━━ DATASET ENTRIES

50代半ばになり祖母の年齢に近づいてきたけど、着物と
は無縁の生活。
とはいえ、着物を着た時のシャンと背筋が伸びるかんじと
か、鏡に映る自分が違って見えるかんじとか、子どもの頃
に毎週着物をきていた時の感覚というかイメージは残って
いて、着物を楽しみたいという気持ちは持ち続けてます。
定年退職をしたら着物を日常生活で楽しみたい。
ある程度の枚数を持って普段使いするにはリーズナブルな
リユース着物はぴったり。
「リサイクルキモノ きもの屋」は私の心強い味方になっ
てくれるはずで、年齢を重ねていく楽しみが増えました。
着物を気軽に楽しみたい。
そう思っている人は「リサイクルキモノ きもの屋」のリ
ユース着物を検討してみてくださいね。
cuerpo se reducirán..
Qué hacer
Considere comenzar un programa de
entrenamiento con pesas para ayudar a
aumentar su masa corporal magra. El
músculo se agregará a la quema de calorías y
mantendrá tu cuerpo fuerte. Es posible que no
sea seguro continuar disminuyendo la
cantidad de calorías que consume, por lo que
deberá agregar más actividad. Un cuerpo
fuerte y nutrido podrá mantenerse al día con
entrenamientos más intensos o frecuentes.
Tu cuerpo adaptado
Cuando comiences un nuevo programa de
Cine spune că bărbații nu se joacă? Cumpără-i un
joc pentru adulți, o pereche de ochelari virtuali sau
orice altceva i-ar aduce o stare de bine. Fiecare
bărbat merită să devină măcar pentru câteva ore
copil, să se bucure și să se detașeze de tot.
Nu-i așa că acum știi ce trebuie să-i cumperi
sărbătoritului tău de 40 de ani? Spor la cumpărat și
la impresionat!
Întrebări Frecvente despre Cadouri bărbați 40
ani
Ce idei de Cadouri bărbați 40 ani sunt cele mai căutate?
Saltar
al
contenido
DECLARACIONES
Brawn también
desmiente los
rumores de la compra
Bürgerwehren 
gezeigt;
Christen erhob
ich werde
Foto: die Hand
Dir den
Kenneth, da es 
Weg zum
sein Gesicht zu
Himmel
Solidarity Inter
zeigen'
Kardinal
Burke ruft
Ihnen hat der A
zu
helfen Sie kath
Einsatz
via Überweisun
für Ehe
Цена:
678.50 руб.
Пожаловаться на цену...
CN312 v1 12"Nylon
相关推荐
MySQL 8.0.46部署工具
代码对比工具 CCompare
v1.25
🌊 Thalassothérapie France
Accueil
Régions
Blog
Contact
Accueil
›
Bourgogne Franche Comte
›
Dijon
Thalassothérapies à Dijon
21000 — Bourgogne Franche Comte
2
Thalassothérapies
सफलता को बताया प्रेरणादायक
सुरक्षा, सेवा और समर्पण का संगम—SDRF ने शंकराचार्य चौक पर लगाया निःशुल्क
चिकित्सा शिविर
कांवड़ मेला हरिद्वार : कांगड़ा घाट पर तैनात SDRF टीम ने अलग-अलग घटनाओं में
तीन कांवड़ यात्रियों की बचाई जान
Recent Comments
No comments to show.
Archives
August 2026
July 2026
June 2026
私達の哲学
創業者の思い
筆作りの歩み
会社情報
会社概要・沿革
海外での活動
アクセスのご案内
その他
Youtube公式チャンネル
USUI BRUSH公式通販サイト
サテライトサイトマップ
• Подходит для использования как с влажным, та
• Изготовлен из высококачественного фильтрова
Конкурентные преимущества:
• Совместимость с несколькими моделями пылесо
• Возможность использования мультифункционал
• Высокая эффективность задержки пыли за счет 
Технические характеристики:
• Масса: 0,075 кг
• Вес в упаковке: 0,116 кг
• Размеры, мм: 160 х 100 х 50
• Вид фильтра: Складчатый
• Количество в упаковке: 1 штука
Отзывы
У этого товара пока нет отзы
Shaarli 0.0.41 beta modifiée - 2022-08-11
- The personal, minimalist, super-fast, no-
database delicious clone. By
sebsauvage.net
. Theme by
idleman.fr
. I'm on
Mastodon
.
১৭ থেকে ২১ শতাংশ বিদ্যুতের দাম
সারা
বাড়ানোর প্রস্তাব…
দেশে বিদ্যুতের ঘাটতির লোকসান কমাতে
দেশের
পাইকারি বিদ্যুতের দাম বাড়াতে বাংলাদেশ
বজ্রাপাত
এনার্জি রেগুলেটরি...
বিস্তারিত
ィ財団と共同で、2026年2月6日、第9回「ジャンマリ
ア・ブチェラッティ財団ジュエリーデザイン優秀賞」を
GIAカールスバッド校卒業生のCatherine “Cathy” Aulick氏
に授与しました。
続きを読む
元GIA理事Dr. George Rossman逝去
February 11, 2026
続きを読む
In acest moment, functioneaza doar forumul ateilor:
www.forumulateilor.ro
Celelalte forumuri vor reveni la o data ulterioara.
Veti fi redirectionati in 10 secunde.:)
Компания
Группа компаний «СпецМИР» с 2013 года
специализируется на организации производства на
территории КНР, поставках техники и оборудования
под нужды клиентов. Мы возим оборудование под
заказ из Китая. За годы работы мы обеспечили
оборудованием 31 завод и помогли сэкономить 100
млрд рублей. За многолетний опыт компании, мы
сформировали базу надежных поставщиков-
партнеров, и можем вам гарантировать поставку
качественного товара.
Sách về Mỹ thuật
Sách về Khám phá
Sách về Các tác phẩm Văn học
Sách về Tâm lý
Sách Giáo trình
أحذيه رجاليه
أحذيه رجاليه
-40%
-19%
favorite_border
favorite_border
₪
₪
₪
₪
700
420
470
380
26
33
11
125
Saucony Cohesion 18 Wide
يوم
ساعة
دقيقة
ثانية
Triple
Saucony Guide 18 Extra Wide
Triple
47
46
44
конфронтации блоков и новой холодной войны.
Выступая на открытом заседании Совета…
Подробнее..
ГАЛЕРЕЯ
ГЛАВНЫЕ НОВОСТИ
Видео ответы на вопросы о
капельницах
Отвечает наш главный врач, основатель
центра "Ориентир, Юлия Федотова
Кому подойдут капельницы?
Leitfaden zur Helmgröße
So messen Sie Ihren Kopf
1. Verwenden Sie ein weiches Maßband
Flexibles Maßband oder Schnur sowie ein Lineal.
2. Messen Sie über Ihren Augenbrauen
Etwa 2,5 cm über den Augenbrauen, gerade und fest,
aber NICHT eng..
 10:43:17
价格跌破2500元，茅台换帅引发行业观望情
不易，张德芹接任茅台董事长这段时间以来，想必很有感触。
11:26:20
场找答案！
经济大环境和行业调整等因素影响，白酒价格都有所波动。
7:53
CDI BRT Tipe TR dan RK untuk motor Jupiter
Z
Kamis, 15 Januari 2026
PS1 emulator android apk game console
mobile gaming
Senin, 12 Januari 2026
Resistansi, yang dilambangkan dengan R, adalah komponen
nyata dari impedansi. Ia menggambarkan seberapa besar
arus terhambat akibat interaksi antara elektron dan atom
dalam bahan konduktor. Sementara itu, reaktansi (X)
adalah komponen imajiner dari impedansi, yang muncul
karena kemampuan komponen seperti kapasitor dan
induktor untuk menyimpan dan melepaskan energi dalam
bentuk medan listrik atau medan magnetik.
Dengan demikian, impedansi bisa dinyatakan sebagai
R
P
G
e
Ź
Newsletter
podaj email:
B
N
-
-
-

━━━━

● **WHAT IS NEEDED**
Return only the lines between the one holding "сформировали базу надежных" and the one holding "Flexibles Maßband oder", inclusive, exactly as they appear above.

● **ANSWER FOR THIS EXERCISE**
сформировали базу надежных поставщиков-
партнеров, и можем вам гарантировать поставку
качественного товара.
Sách về Mỹ thuật
Sách về Khám phá
Sách về Các tác phẩm Văn học
Sách về Tâm lý
Sách Giáo trình
أحذيه رجاليه
أحذيه رجاليه
-40%
-19%
favorite_border
favorite_border
₪
₪
₪
₪
700
420
470
380
26
33
11
125
Saucony Cohesion 18 Wide
يوم
ساعة
دقيقة
ثانية
Triple
Saucony Guide 18 Extra Wide
Triple
47
46
44
конфронтации блоков и новой холодной войны.
Выступая на открытом заседании Совета…
Подробнее..
ГАЛЕРЕЯ
ГЛАВНЫЕ НОВОСТИ
Видео ответы на вопросы о
капельницах
Отвечает наш главный врач, основатель
центра "Ориентир, Юлия Федотова
Кому подойдут капельницы?
Leitfaden zur Helmgröße
So messen Sie Ihren Kopf
1. Verwenden Sie ein weiches Maßband
Flexibles Maßband oder Schnur sowie ein Lineal.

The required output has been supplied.